Toutefois, l’image de la monarchie belge reste globalement bonne auprès des Français , bien au-delà que celle qu'ils ont d'Emmanuel Macron, leur actuel Président,: 52 % jugent que « le roi des Belges incarne bien l’unité de son pays » (Ifop, 2023). Un chiffre supérieur à celui que récolterait une hypothétique monarchie française sur le même indicateur. Mais cet intérêt est d’abord symbolique : 71 % des personnes interrogées estiment que la monarchie belge est « une institution sympathique », mais sans influence concrète sur leur perception de la Belgique elle-même.
Une discrète source d’inspiration, un intérêt culturel plus qu’institutionnel
Certains milieux royalistes français, eux, voient dans la monarchie belge un modèle : celui d’une royauté parlementaire, neutre politiquement, gardienne d’une certaine unité nationale malgré les tensions communautaires. Pour ces cercles, la monarchie belge démontre qu’un roi peut encore « tenir un pays » face aux poussées séparatistes — en l’occurrence entre Flamands et Wallons.
On se souvient que lors de la crise politique belge de 2010-2011, quand le pays resta 541 jours sans gouvernement, le roi Albert II joua un rôle d’arbitre que nombre de monarchistes français citent encore aujourd’hui comme un argument en faveur d’un retour d’un roi en France. Ou encore plus récemment avec le roi Philippe qui a permis à Bart de Wever de former le premier gouvernement belge dirigé par un nationaliste flamand, dans la stricte respect de la Constitution.

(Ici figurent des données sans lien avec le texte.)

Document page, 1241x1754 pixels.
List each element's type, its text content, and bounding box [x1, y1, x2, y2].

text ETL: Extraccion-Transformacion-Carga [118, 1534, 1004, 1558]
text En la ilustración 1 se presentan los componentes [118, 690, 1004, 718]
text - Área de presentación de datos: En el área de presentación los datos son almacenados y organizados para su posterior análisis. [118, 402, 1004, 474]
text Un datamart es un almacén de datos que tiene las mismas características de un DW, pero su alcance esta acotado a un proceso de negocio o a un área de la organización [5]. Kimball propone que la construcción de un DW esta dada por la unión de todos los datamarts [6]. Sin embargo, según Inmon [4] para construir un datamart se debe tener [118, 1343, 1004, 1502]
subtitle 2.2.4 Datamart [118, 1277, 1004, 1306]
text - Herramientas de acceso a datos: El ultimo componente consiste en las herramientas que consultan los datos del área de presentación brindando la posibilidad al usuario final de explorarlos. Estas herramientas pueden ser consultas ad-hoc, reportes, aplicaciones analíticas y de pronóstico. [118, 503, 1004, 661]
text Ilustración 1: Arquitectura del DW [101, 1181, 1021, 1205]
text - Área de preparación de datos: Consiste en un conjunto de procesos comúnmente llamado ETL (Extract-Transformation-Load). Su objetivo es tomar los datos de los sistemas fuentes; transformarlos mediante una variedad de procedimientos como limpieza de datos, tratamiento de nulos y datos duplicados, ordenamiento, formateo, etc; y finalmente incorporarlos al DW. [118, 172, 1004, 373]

Finalement, ce que les Français retiennent surtout de la monarchie belge, ce sont les anecdotes : les drames de Léopold III pendant la Seconde Guerre mondiale, l’abdication d’Albert II en 2013, ou encore l'affaire Delphine Boël ( qui a fait crisper et grincer des dents les milieux monarchistes) . Mais pour le grand public, le roi Philippe reste un souverain aimable, consensuel — et lointain.
Une distance qui ne nuit pas, au contraire : pour 58 % des Français, « la Belgique reste plus sympathique qu’elle ne serait sans roi » (Ifop, 2023). Une forme de neutralité bienveillante, typique du regard hexagonal : la monarchie belge rassure, mais n’inspire pas de nostalgie.